Federal Communications Commission Rules: The FCC has promulgated the FCC Pole Attachment Order 11-50.

Michigan: The METRO Authority, which regulates access to the utility right-of-way determined in 2004 that Distributed Antennae Network Systems are part of the landline infrastructure, and hence are subject to state regulation via an administrative determination.

Ohio: The Public Utilities Commission of Ohio has issued a pole attachment rulings which require the utility to allow Distributed Antenna Systems in the utility right-of-way in August 2014.

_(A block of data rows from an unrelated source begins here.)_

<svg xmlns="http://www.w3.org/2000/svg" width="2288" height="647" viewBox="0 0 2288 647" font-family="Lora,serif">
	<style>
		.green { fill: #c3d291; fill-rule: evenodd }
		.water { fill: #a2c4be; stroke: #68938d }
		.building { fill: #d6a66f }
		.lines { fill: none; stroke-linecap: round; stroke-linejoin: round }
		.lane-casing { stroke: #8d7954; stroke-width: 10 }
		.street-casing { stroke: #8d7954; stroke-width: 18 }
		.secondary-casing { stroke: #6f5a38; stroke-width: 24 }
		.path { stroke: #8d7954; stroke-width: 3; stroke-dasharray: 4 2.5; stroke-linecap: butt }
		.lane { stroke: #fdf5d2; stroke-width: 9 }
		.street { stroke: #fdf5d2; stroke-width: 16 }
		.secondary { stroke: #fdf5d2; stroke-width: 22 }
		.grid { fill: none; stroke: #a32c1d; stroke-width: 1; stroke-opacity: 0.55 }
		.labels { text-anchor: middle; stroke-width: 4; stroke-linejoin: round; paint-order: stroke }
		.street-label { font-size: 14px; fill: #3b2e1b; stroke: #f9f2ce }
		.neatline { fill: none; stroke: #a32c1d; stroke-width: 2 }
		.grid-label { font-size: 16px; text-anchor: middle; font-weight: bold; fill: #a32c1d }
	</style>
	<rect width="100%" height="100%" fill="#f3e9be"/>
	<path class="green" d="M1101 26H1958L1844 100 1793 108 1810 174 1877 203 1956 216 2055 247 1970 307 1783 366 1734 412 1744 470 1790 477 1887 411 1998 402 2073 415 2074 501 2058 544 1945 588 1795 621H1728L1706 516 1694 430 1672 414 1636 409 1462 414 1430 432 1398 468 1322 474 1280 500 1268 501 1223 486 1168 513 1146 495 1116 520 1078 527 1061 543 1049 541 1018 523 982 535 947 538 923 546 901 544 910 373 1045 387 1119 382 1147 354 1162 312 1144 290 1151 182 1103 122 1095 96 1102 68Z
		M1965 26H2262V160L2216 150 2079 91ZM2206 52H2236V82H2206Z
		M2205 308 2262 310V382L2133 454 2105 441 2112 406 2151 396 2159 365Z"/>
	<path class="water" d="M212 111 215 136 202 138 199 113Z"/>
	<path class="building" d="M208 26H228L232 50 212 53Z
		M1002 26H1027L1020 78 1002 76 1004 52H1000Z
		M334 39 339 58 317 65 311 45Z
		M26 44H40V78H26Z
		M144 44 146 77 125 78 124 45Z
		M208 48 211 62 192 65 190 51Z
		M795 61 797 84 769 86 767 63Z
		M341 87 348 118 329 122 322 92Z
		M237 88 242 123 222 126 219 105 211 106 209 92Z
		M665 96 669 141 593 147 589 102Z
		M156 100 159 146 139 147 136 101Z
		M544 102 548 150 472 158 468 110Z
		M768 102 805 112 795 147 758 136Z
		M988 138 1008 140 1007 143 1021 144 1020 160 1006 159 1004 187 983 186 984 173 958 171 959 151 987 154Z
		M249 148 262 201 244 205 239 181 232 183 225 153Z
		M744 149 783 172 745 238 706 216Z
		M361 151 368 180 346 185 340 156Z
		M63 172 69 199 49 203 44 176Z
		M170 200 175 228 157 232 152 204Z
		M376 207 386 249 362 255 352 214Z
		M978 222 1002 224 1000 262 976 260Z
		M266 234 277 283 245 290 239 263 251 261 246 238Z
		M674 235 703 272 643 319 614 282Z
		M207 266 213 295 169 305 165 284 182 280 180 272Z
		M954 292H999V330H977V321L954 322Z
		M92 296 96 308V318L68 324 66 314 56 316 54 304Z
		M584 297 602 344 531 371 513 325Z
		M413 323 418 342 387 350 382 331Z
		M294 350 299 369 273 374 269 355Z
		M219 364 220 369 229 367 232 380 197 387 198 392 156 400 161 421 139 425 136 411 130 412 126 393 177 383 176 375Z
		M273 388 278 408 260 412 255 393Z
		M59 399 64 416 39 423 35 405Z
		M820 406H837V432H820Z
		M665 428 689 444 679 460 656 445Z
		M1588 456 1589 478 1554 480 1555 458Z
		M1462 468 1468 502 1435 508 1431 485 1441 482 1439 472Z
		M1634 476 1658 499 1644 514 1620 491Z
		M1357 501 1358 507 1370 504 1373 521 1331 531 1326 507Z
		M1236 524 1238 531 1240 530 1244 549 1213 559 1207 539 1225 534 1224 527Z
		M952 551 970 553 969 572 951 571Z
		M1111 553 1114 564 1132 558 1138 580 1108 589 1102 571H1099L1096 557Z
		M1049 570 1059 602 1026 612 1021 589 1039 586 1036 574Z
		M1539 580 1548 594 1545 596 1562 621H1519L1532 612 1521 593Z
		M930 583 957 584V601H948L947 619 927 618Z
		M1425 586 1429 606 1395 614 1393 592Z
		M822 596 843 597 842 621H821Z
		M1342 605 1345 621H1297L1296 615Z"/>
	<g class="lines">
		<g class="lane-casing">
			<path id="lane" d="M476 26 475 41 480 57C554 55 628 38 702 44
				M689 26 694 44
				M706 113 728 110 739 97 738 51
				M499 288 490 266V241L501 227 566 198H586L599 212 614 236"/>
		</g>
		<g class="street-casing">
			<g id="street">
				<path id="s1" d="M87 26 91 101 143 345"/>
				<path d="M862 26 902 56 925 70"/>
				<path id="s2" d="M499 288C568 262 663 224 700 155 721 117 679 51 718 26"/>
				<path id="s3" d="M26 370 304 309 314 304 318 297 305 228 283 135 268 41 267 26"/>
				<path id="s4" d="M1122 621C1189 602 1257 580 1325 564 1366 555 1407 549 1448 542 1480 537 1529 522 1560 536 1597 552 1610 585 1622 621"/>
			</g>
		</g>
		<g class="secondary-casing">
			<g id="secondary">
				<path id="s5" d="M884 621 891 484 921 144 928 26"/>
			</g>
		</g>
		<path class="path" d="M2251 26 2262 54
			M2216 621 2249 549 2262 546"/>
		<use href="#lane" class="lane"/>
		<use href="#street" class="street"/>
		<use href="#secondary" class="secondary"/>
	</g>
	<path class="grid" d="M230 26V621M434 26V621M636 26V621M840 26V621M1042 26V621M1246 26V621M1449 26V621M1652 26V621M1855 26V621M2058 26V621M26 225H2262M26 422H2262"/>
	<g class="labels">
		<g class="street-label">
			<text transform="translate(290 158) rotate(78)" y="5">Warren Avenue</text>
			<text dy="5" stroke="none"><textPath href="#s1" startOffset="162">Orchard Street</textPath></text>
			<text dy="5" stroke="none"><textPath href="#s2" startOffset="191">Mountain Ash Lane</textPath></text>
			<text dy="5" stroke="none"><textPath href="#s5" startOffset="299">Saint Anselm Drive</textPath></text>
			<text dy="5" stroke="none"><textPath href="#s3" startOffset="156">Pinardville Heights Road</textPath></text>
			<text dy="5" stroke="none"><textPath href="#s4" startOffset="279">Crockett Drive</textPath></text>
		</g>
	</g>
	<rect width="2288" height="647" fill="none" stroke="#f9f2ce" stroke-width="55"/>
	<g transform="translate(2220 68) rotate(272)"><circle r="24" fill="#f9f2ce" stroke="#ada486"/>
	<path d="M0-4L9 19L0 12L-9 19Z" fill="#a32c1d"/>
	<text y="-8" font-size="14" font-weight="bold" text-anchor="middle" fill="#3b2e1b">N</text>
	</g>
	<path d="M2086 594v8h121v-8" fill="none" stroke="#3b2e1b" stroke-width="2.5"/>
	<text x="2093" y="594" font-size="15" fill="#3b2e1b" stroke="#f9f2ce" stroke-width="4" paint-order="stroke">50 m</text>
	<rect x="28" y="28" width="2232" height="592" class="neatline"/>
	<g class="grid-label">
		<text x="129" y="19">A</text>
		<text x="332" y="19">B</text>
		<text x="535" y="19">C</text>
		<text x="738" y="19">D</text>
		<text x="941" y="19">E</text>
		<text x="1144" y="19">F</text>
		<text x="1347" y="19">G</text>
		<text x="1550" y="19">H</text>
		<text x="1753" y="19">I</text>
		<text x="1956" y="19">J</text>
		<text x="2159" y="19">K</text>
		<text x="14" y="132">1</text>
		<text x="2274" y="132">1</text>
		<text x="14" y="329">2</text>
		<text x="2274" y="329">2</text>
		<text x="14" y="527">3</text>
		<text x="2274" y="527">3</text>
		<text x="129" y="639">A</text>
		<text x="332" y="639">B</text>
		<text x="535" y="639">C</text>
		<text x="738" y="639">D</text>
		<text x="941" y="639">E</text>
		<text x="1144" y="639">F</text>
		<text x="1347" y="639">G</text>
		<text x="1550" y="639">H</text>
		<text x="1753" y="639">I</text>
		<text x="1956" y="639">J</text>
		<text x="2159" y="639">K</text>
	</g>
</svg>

New York: In the aftermath of the 9/11 attacks on the World Trade Center in New York, all public safety agencies understood the importance of radio systems. The solution was codified by the NYC Building Code Chapter 9, and NYC Fire Department Rule 3. All high-rise buildings in New York must have a dedicated wireless two-way communications system for fire department use. This system is called FDNY Auxiliary Radio Communication System (commonly Referred to as ARCS). Such systems are required under Section 907.2.13.2 of the New York City 2014 Building Code. These systems allow on-scene communications throughout a building of any size.

=== Australia ===
The Industry designs and builds DAS systems in line with the joint operator document known as the Multi Carrier Forum (MCF). Currently the industry operates under MCF2025, although there was a It's important to note that the terminology in Australia to describe types of DAS somewhat differs to other regions. For example a 'Passive DAS" globally often refers to an offair repeater based system, whereas in Australia that is not the case.